▶ INFORMATION GIVEN:

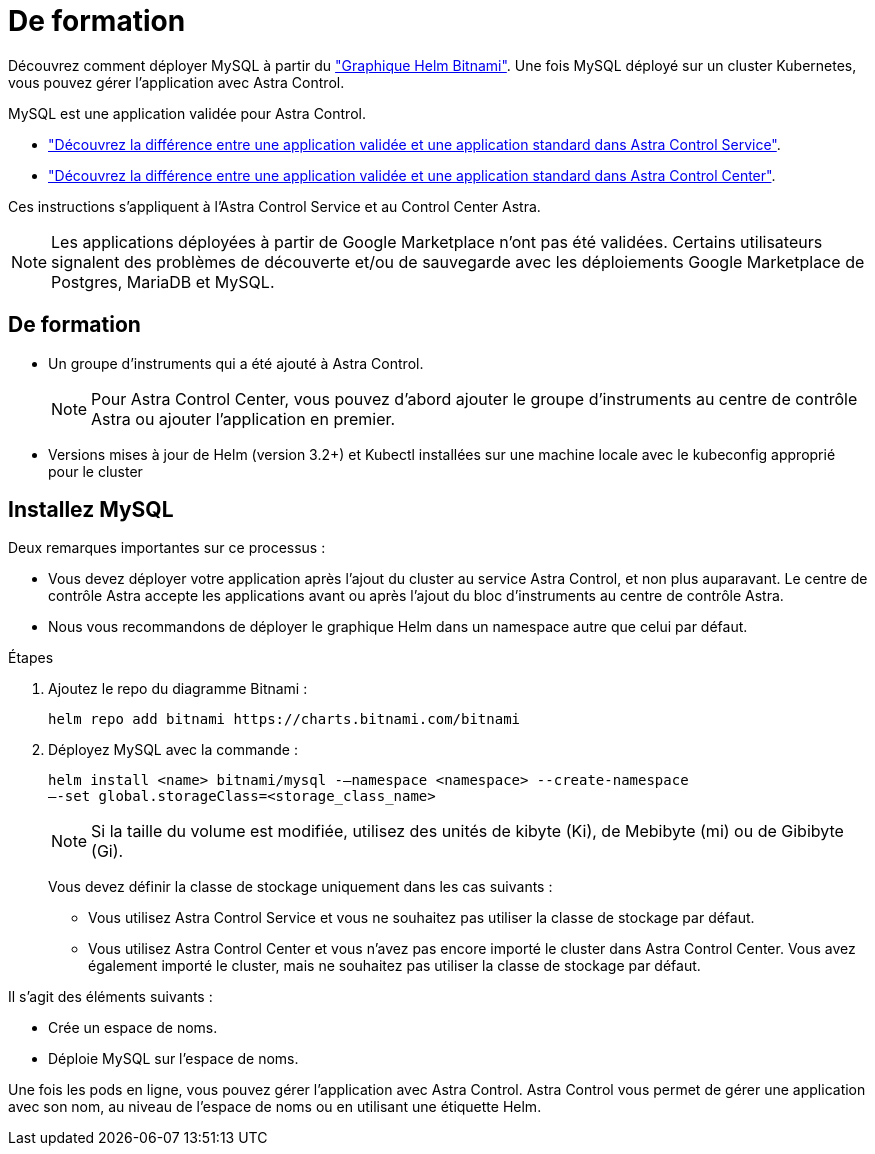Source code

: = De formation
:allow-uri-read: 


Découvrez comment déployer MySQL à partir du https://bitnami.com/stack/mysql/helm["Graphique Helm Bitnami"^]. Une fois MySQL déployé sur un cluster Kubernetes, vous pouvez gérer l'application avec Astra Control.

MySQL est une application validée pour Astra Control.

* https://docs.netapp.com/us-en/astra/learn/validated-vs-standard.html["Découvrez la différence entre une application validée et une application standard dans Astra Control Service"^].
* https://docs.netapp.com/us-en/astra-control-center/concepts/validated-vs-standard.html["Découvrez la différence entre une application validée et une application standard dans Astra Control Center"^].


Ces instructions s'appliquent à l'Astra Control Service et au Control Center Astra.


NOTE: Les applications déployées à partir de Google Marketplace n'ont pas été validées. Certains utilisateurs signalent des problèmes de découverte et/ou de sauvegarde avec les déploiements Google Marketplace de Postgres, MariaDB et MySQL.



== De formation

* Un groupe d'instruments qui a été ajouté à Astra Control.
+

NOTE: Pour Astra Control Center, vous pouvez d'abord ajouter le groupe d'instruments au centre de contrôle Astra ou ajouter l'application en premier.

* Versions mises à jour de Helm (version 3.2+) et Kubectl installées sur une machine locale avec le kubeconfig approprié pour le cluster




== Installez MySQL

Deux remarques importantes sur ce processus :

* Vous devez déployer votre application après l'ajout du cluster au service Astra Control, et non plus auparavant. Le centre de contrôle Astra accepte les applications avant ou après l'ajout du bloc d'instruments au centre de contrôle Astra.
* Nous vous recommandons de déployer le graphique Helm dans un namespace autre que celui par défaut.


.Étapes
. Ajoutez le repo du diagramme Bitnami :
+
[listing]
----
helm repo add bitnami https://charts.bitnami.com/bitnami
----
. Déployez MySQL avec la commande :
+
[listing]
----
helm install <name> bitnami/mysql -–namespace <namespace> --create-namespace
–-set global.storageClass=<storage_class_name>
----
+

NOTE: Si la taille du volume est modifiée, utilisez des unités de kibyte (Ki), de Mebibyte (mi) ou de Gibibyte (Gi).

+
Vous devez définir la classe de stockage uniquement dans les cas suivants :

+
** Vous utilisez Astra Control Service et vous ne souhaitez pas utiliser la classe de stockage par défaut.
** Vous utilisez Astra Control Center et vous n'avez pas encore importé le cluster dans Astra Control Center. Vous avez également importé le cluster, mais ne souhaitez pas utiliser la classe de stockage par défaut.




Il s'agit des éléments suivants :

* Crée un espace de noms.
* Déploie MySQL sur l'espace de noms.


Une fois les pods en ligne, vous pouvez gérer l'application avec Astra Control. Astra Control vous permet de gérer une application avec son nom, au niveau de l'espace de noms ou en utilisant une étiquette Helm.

▶ YOUR TASK: A word-for-word copy of the entries above is needed, with every picture dropped.

▶ SOLUTION:
Source code

: = De formation
:allow-uri-read: 


Découvrez comment déployer MySQL à partir du https://bitnami.com/stack/mysql/helm["Graphique Helm Bitnami"^]. Une fois MySQL déployé sur un cluster Kubernetes, vous pouvez gérer l'application avec Astra Control.

MySQL est une application validée pour Astra Control.

* https://docs.netapp.com/us-en/astra/learn/validated-vs-standard.html["Découvrez la différence entre une application validée et une application standard dans Astra Control Service"^].
* https://docs.netapp.com/us-en/astra-control-center/concepts/validated-vs-standard.html["Découvrez la différence entre une application validée et une application standard dans Astra Control Center"^].


Ces instructions s'appliquent à l'Astra Control Service et au Control Center Astra.


NOTE: Les applications déployées à partir de Google Marketplace n'ont pas été validées. Certains utilisateurs signalent des problèmes de découverte et/ou de sauvegarde avec les déploiements Google Marketplace de Postgres, MariaDB et MySQL.



== De formation

* Un groupe d'instruments qui a été ajouté à Astra Control.
+

NOTE: Pour Astra Control Center, vous pouvez d'abord ajouter le groupe d'instruments au centre de contrôle Astra ou ajouter l'application en premier.

* Versions mises à jour de Helm (version 3.2+) et Kubectl installées sur une machine locale avec le kubeconfig approprié pour le cluster




== Installez MySQL

Deux remarques importantes sur ce processus :

* Vous devez déployer votre application après l'ajout du cluster au service Astra Control, et non plus auparavant. Le centre de contrôle Astra accepte les applications avant ou après l'ajout du bloc d'instruments au centre de contrôle Astra.
* Nous vous recommandons de déployer le graphique Helm dans un namespace autre que celui par défaut.


.Étapes
. Ajoutez le repo du diagramme Bitnami :
+
[listing]
----
helm repo add bitnami https://charts.bitnami.com/bitnami
----
. Déployez MySQL avec la commande :
+
[listing]
----
helm install <name> bitnami/mysql -–namespace <namespace> --create-namespace
–-set global.storageClass=<storage_class_name>
----
+

NOTE: Si la taille du volume est modifiée, utilisez des unités de kibyte (Ki), de Mebibyte (mi) ou de Gibibyte (Gi).

+
Vous devez définir la classe de stockage uniquement dans les cas suivants :

+
** Vous utilisez Astra Control Service et vous ne souhaitez pas utiliser la classe de stockage par défaut.
** Vous utilisez Astra Control Center et vous n'avez pas encore importé le cluster dans Astra Control Center. Vous avez également importé le cluster, mais ne souhaitez pas utiliser la classe de stockage par défaut.




Il s'agit des éléments suivants :

* Crée un espace de noms.
* Déploie MySQL sur l'espace de noms.


Une fois les pods en ligne, vous pouvez gérer l'application avec Astra Control. Astra Control vous permet de gérer une application avec son nom, au niveau de l'espace de noms ou en utilisant une étiquette Helm.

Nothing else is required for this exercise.